With the presidential election 17 days away, Donald Trump and Hillary Clintonboth focused on other targets on Saturday.
Trump used what was billed as a major policy address to threaten lawsuits against women who have accused him of sexual misconduct, hours before a new accuser came forward. Clinton, ahead in national polls by around six points, shifted her focus to the Senate and the House.
Speaking in Pittsburgh, Clinton turned her focus on to the incumbent Republican Pennsylvania senator Pat Toomey, who faces a tough re-election fight against Democrat Katie McGinty. Clinton boosted the challenger while criticizing Toomey, who has yet to say if he will vote for Trump in November.
Later, Clinton told reporters: “As we’re traveling in these last 17 days, we’re going to be emphasizing the importance of electing Democrats down the ballot.”
In Gettysburg, a stone’s throw from the site of the bloodiest battle in American history, Trump showed new venom as he attacked the women who have accused him of groping and inappropriate sexual advances.
“Every woman lied when they came forward to hurt my campaign, total fabrication,” Trump said of the 10 women who had then come forward to accuse him of sexual misconduct, hours before an 11th, Jessica Drake, spoke at a press conference in Los Angeles.
“The events never happened,” Trump added. “All of these liars will be sued after the election is over.”
Speaking to a crowd who had been invited to hear a major policy speech, he added: “It was probably the [Democratic National Committee] and the Clinton campaign that put forward these liars with these fabricated stories.”
Later, speaking to reporters on her campaign plane, with running mate Tim Kaine at her side, Clinton said: “That is just not accurate.”
She added: “I saw where our opponent Donald Trump went to Gettysburg, one of the most extraordinary places in American history, and basically said if he’s president he’ll spend his time suing women who have made charges against him based on his behavior.
“Tim and I are going to keep talking about what we want to do if we’re given the great honor of serving as president and vice-president.”
The accusations against Trump have been made after the release earlier this month of a 2005 recording of him bragging about grabbing women by the genitalia and trying to “fuck” a married woman.

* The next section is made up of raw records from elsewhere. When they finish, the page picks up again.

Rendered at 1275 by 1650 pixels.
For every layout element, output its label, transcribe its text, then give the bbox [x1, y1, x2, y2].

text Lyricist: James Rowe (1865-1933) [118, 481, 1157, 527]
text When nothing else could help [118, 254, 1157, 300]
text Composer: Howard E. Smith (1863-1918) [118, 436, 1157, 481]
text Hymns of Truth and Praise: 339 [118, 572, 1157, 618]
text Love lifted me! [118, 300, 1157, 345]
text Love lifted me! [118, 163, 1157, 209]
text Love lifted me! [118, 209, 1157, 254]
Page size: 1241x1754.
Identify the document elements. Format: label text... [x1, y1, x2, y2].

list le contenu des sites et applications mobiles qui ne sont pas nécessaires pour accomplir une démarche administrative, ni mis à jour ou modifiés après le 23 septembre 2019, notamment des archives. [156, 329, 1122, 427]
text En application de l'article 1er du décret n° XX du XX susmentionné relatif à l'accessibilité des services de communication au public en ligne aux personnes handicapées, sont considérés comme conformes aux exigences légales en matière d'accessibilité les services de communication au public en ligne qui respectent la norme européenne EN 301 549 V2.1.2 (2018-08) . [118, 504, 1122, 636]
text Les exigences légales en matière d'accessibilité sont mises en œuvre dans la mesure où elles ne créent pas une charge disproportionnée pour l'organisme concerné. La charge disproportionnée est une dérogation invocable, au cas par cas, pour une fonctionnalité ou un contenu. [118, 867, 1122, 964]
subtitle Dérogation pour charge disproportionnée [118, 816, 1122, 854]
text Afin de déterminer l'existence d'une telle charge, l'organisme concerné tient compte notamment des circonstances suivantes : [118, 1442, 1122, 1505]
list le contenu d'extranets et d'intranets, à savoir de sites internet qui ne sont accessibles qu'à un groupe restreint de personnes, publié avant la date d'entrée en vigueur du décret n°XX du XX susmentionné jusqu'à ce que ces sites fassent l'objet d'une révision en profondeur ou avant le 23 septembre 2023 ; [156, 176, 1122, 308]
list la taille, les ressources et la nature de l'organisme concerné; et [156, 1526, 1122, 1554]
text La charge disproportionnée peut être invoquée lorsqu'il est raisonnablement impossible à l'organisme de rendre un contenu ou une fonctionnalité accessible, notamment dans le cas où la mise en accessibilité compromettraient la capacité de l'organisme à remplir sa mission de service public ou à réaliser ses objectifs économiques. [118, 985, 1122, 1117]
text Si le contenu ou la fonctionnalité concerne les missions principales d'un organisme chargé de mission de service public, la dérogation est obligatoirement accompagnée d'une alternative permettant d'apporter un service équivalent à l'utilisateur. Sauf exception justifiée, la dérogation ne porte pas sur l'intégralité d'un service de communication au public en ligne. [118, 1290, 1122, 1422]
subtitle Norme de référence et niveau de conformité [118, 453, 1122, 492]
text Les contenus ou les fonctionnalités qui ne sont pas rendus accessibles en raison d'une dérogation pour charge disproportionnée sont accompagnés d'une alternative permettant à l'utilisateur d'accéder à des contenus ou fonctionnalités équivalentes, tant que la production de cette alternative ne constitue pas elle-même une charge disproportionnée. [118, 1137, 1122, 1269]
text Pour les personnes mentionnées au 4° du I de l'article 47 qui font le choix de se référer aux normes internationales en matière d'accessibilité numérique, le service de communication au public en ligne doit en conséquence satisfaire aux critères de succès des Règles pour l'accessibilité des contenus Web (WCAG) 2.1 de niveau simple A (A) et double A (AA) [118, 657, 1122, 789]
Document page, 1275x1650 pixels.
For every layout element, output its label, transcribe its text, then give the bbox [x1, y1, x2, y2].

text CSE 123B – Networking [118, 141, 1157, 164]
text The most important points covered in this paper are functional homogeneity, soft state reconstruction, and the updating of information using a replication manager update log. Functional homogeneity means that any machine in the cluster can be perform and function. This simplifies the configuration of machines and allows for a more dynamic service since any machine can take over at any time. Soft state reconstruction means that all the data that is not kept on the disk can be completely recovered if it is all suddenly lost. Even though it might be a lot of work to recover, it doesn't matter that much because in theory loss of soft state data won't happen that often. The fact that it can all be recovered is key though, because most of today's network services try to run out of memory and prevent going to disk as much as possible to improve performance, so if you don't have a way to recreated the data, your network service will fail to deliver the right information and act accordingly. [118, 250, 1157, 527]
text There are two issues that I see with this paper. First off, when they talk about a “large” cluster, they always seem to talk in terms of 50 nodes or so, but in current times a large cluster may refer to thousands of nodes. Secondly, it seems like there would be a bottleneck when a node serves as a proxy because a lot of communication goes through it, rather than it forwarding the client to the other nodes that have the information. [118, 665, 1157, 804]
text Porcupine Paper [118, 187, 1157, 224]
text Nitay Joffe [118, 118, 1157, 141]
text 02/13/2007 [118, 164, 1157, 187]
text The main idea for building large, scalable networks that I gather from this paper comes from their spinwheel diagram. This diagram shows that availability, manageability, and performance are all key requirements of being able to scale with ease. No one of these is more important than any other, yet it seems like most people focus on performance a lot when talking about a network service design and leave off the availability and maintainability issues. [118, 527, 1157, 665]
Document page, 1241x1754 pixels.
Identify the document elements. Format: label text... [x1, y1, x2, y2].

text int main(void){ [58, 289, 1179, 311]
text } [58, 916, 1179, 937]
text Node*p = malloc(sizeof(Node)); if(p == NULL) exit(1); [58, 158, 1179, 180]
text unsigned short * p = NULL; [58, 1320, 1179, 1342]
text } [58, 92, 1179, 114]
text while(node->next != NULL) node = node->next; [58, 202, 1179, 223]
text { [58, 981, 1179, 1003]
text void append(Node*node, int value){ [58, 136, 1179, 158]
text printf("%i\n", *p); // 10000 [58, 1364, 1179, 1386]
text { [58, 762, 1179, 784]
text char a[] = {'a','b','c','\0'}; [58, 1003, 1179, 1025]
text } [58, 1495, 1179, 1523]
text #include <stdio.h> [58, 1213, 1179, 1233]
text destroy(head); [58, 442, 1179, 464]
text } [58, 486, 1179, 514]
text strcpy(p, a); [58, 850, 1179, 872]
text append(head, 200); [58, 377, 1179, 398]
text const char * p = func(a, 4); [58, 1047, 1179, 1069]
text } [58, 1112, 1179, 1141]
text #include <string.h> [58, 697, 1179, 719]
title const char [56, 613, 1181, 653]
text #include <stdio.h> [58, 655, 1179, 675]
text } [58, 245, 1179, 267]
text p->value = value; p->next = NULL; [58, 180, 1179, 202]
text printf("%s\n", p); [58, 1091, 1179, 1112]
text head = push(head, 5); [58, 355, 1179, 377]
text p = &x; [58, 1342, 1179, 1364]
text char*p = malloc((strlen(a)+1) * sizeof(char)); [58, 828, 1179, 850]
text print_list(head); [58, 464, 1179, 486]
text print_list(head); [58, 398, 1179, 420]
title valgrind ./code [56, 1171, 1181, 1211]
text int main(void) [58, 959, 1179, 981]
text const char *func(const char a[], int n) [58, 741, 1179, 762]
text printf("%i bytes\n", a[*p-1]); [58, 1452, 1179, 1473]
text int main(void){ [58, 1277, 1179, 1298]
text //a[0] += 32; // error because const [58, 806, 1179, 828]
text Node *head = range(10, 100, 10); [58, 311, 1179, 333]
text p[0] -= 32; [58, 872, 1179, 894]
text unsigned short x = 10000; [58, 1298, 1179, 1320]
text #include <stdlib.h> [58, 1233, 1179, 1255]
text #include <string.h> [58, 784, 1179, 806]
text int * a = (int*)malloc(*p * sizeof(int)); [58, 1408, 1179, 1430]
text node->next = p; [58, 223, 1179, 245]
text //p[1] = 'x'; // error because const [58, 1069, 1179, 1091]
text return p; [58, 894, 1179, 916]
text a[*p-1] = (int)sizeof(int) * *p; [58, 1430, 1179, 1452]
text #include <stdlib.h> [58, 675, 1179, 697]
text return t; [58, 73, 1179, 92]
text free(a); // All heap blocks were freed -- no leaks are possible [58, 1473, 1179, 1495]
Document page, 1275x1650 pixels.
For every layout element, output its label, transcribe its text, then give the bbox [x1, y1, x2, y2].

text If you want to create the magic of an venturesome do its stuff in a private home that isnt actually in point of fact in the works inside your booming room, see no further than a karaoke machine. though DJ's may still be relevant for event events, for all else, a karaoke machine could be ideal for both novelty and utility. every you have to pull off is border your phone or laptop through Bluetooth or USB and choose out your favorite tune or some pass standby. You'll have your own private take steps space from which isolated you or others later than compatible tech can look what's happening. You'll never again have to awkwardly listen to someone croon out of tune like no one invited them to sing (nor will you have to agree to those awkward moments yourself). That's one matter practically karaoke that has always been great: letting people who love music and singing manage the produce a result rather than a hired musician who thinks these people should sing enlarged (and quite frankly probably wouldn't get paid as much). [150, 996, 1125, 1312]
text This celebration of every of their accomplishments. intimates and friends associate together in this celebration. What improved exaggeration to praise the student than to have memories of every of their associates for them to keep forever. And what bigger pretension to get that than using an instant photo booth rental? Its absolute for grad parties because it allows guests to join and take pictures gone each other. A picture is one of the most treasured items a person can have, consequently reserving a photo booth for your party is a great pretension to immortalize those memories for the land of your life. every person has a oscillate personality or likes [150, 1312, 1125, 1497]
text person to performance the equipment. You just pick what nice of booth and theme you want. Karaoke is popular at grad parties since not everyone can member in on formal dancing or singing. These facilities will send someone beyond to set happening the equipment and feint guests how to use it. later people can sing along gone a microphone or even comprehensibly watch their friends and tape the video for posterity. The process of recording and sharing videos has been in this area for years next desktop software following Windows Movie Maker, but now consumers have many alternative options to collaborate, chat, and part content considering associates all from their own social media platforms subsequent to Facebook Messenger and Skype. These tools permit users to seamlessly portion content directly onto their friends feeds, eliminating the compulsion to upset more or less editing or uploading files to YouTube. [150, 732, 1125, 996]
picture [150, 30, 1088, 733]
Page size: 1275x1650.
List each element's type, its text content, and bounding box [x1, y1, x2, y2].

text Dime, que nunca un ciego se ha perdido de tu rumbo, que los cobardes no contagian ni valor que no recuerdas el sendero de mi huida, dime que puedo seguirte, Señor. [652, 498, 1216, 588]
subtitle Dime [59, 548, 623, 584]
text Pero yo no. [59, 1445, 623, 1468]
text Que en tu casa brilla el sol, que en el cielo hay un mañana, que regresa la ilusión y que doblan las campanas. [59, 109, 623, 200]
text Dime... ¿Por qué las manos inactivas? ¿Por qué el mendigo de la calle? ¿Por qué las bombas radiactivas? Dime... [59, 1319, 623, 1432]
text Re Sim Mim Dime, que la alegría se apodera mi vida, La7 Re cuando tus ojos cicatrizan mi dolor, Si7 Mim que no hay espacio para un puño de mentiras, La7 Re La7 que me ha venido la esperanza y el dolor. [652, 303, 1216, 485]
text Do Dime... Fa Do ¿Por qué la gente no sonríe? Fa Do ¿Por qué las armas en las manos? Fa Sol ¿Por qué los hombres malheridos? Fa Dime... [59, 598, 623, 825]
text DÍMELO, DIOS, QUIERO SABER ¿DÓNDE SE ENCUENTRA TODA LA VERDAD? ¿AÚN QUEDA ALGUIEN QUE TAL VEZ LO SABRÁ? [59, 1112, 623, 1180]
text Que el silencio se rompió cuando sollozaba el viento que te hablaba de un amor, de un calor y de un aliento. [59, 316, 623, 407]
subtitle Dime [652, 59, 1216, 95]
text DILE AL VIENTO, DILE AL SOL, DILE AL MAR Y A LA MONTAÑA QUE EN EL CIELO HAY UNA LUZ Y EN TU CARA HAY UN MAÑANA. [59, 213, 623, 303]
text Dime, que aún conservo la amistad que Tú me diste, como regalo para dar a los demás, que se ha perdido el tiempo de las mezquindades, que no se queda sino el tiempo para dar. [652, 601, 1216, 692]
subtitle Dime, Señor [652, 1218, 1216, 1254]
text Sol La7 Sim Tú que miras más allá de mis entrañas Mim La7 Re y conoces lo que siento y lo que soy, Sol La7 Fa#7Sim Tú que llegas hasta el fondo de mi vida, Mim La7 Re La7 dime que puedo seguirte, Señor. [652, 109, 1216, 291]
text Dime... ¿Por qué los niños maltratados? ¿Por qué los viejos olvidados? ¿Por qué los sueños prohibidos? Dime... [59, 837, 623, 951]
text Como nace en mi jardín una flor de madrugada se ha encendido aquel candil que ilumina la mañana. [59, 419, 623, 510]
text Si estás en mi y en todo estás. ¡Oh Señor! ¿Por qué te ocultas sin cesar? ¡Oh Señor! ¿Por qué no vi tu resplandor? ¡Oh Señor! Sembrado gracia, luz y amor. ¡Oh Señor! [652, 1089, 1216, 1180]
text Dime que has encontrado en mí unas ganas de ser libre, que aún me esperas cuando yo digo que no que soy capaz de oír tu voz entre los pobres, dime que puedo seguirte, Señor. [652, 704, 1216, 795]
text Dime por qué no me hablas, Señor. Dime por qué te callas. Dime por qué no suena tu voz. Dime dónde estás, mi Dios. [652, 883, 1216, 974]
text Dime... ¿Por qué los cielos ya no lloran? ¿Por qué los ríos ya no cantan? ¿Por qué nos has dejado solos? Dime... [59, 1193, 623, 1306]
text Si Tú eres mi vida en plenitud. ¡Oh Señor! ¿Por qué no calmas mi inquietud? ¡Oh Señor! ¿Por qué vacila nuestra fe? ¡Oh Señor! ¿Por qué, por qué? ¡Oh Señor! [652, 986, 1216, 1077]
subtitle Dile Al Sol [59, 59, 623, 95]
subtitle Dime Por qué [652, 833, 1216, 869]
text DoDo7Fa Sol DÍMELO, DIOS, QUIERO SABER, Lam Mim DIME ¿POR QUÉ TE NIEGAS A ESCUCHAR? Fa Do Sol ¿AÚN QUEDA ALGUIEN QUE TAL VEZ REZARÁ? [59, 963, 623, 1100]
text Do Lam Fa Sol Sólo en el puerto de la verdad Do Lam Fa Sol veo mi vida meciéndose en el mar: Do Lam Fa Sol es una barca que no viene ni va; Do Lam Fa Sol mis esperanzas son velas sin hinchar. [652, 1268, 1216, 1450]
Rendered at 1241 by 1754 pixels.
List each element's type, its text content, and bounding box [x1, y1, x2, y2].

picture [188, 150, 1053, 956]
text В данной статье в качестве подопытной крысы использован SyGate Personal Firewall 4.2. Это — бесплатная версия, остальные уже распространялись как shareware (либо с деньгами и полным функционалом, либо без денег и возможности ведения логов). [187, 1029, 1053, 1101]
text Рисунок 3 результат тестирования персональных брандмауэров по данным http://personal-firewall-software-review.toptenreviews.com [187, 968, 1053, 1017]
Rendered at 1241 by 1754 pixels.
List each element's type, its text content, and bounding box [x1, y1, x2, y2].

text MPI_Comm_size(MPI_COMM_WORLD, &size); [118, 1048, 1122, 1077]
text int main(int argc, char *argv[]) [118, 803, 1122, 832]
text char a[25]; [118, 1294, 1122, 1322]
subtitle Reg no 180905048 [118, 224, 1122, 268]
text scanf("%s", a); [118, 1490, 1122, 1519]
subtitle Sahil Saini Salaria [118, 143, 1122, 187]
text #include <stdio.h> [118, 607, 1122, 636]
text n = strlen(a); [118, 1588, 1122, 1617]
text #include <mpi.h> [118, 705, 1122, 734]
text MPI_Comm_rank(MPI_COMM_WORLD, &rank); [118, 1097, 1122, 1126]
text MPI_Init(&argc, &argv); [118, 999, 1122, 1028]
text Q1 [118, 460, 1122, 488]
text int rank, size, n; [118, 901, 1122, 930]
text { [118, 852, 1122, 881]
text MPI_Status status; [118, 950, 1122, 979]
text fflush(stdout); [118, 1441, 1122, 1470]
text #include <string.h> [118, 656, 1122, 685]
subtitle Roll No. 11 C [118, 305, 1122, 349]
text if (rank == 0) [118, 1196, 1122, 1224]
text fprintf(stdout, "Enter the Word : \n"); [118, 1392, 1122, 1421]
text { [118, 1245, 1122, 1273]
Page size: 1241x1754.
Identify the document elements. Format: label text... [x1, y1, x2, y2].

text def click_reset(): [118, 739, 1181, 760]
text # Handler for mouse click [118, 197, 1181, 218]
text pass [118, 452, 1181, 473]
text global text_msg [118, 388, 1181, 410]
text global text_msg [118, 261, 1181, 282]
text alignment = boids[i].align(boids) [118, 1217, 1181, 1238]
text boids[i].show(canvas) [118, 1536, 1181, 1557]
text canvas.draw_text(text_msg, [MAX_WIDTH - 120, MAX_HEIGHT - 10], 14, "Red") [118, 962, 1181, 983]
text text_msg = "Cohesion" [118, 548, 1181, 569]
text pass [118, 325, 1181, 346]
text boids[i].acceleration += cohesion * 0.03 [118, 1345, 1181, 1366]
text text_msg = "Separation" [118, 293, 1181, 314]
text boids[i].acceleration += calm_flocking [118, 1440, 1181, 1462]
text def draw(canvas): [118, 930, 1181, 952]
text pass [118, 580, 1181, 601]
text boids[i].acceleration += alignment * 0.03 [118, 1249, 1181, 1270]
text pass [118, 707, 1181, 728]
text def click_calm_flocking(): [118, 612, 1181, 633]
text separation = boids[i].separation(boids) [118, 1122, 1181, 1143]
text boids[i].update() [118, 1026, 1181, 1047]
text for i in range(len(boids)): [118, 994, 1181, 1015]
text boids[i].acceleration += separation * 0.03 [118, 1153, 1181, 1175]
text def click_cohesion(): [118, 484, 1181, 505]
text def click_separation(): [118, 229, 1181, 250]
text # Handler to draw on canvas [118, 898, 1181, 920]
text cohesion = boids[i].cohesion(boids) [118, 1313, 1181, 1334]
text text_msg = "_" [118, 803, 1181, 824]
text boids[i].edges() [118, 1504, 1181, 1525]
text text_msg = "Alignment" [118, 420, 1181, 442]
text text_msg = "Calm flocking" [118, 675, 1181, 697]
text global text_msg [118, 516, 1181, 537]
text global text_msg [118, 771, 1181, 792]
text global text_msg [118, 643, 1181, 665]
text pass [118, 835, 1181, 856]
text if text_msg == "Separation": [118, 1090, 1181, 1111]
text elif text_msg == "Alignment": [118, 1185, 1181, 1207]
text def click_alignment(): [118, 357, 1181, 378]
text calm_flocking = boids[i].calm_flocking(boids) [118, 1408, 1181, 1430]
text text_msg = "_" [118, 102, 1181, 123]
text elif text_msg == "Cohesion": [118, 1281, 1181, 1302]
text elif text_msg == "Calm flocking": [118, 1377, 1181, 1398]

Trump subsequently apologized and, when questioned by moderator Anderson Cooper in the second presidential debate, denied that he had never actually engaged in such behavior. Women have since come forward to challenge that claim.
Drake, a 42-year-old porn star and sex educator, said on Saturday that Trump hugged her and kissed on the lips without permission at a golf tournament in Lake Tahoe “10 years ago”. She also said Trump offered her $10,000 to return to his hotel room alone.
Drake appeared at a press conference with the lawyer Gloria Allred, who released to the press a picture of Drake with Trump at the golf event.
In an unattributed statement, the Trump campaign said: “This story is totally false and ridiculous. The picture is one of thousands taken out of respect for people asking to have their picture taken with Mr Trump.
“Mr Trump does not know this person, does not remember this person and would have no interest in ever knowing her.”
In Gettysburg, Trump also claimed the media fabricated stories to make him “look bad”, in particular, never showing or talking “about the massive crowd size” at his rallies.
He returned to other familiar topics, claiming without evidence the existence of massive voter fraud and attacking Clinton. At a rally in Cleveland on Saturday evening, he said his opponent was guilty of “opening the door to unlimited drugs pouring into your community”.
Trump eventually did use his speech in Gettysburg to attempt to put his policy proposals in new focus, with what his campaign had billed as his “Contract for the American Voter”.
He reiterated policies such as cutting taxes, increasing military spending, implementing ethics reform in Washington and building a wall on the Mexican border.
The setting for the speech – close to the battlefield where in 1863 Abraham Lincoln delivered the Gettysburg Address – was meant to be symbolic. Trump, campaign sources said, believes the country to be almost divided as it was during the civil war. That conflict lasted for more than four years. More than 600,000 Americans died.